= The Well (TV series) =

British television series

The Well is a British horror series that was first broadcast in October 2009 on BBC Two in the BBC Switch Saturday afternoon slot. It was written by Melvin Burgess and is the first project he has written for television and online platforms. The story comprises four ten-minute episodes and three levels of an online game where the audience can explore an online simulation of the main location, a haunted house, playing games and unlocking a back story that relates back to the main story within the television episodes.

==Plot==
The Well is the story of four teenagers; Beth (Jo Woodcock), Luis (Gregory Foreman), Coll (Karen Gillan) and Ivan (Isaac Ssebandeke) who accidentally uncover a cursed Celtic well and release an evil spirit into the world. The teenagers must discover how to restore order before one of them is killed by the evil hag that they have disturbed, who has already killed a young girl called Bethany who features in the online platform of the show.

==Characters==
Beth (Jo Woodcock): Beth is the leader of the gang. She has a soft spot for Ivan. Her brother is Luis who is very much the complete opposite of her. She suffers from nightmares which are disturbingly vivid and tries to cover up her fear by being very cocky and pretending to be really cool.

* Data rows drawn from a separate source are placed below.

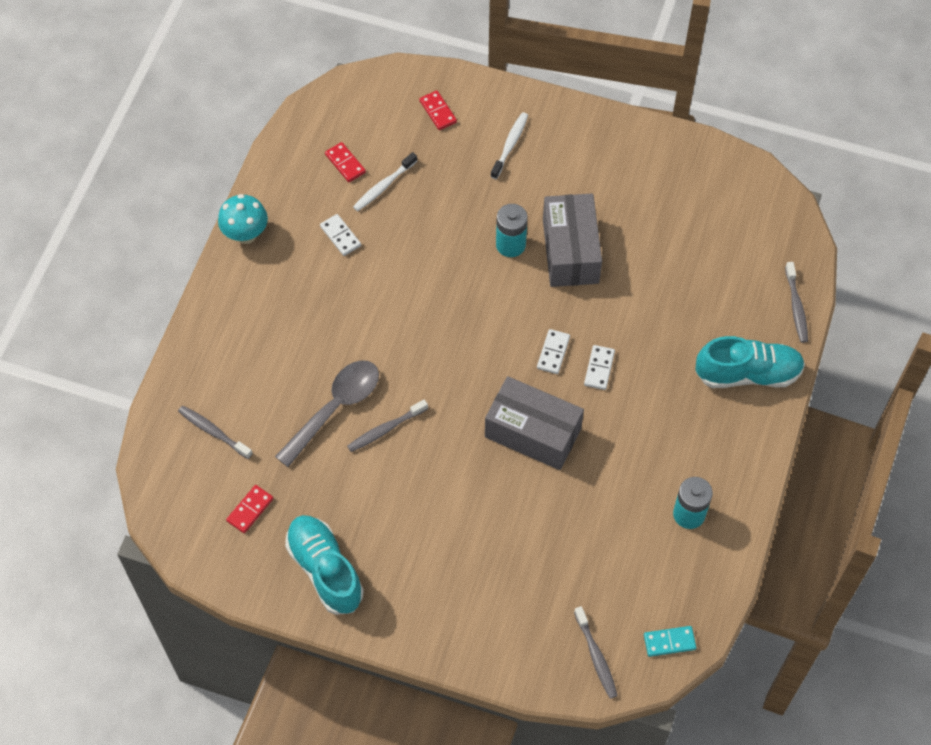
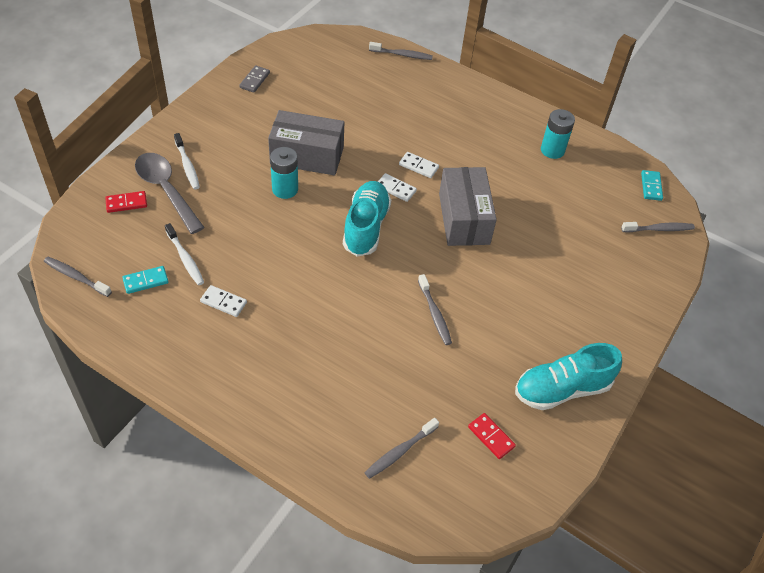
camera: 80 degrees left, 10 degrees down
(246, 234) = (186, 378): turquoise mushroom -> none
(332, 107) = (76, 277): none -> grey toothbrush
(335, 408) = (403, 346): grey spoon -> grey spoon (166, 190)
(340, 236) = (223, 302): white domino -> white domino turned 45 degrees clockwise
(345, 163) = (145, 281): red domino -> turquoise domino
(510, 145) = (187, 166): white toothbrush -> white toothbrush turned 150 degrees counterclockwise
(533, 432) = (464, 218): grey box -> grey box turned 45 degrees counterclockwise
(674, 164) = (254, 80): none -> grey domino
(747, 373) = (447, 91): turquoise shoe -> turquoise shoe (366, 227)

Coll (Karen Gillan): Coll is the most sensible of all of the gang and is extremely intelligent. However, despite her pretty looks, every time she performs well in her exams boys seem to hate her even more especially Luis, much to her disappointment. She is the one most eager to solve the mystery of the well and doesn't give up.

==Online==
The Well uses an approach of telling a story across different platforms, namely television and online. Although the story can be understood as a four-part television drama, in-between episodes the audience can go online and gain access to the back story.

The online story is set in the 1800s and crosses over into the present day story that unfolds concurrently on television. By exploring a three dimensional replica of the house and completing a series of games, the audience are rewarded with a new piece of the back story which is told to them by ghosts. Each section of story that is unlocked builds to reveal a tale of a young girl called Bethany who also disturbed the well and was eventually killed by the hag.

==Special features==
When the phone number from the show is dialed from a mobile phone, the phone will receive specialized text messages related to the series.

==Producers==
The Well was created by Liverpool-based digital media company Conker Media for BBC Switch. The 3D house was created by Milky Tea and the online games by Splinter Design Communications.